━━━━━ Given text
The research has been published in the Journal of Leukocyte Biology.

Nov 01
For some obese people, bariatric surgery beats other options
Diet, exercise, therapy and drugs can help obese people get healthier. But weight-loss surgery does a better job of getting rid of extra pounds and treating type 2 diabetes, a new review of past studies shows.

The studies only followed people for two years. So it's possible the results would look different further down the line, the authors write.

So-called bariatric surgery, like gastric bypass or gastric banding, reduces the size of the stomach so patients can only eat small amounts of food.

Many doctors have noted the dramatic weight loss that often results. But it wasn't obvious how surgery stacks up against traditional diet and exercise strategies.

The new review included 11 studies. Each study randomly chose some obese people to have surgery and others to make diet or lifestyle changes instead, for instance. Together those studies included close to 800 people.
━━━━━━━━━━
━━━━━ Dataset excerpts
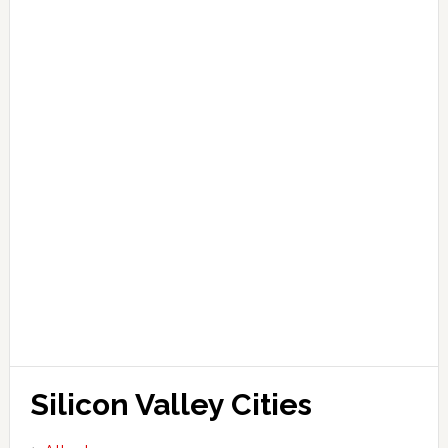
Silicon Valley Cities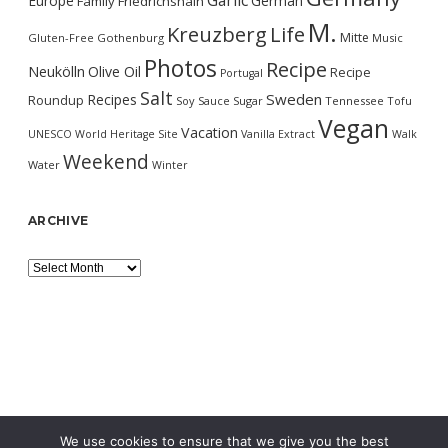
Garlic
Europe
German
Family
Friedrichshain
M.
Kreuzberg
Life
Mitte
Gluten-Free
Gothenburg
Music
Photos
Recipe
Neukölln
Olive Oil
Recipe
Portugal
Salt
Sweden
Recipes
Roundup
Soy Sauce
Sugar
Tennessee
Tofu
Vegan
Vacation
UNESCO World Heritage Site
Vanilla Extract
Walk
Weekend
Water
Winter
ARCHIVE
Archive
We use cookies to ensure that we give you the best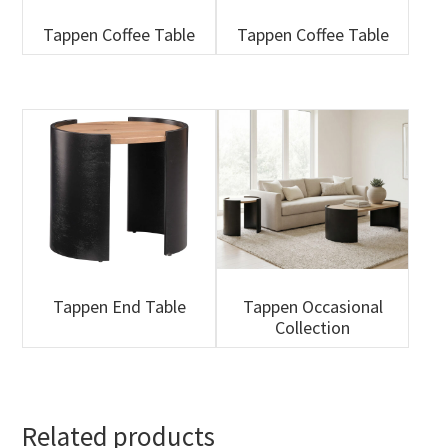
Tappen Coffee Table
Tappen Coffee Table
Tappen End Table
Tappen Occasional
Collection
Related products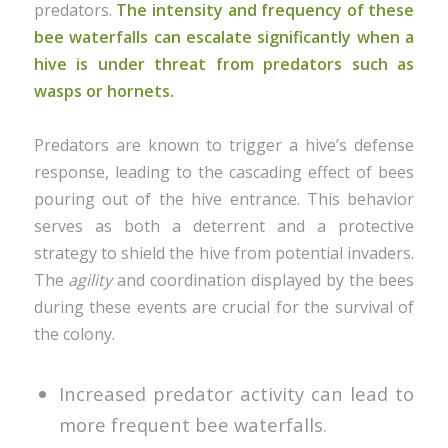
predators.
The intensity and frequency of these
bee waterfalls can escalate significantly when a
hive is under threat from predators such as
wasps or hornets.
Predators are known to trigger a hive’s defense
response, leading to the cascading effect of bees
pouring out of the hive entrance. This behavior
serves as both a deterrent and a protective
strategy to shield the hive from potential invaders.
The
agility
and coordination displayed by the bees
during these events are crucial for the survival of
the colony.
Increased predator activity can lead to
more frequent bee waterfalls.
━━━━━━━━━━
Activity 1: How many studies were included in the new review described in the bariatric surgery article?
Activity 2: Copy the bariatric surgery article from "The research has" up to and including "past studies shows.".
Activity 3: Decide whether each statement agrees with the bariatric surgery article, answering yes or no and quoting the deciding words: (a) Weight-loss surgery did better than other options at treating type 2 diabetes. (b) The studies followed people for five years. (c) Gastric banding makes the stomach larger.
The listing has no role in any of this work.

Response 1: 11 studies

Response 2:
The research has been published in the Journal of Leukocyte Biology.

Nov 01
For some obese people, bariatric surgery beats other options
Diet, exercise, therapy and drugs can help obese people get healthier. But weight-loss surgery does a better job of getting rid of extra pounds and treating type 2 diabetes, a new review of past studies shows.

Response 3:
(a) Yes: "weight-loss surgery does a better job of getting rid of extra pounds and treating type 2 diabetes"
(b) No: "The studies only followed people for two years."
(c) No: "reduces the size of the stomach so patients can only eat small amounts of food"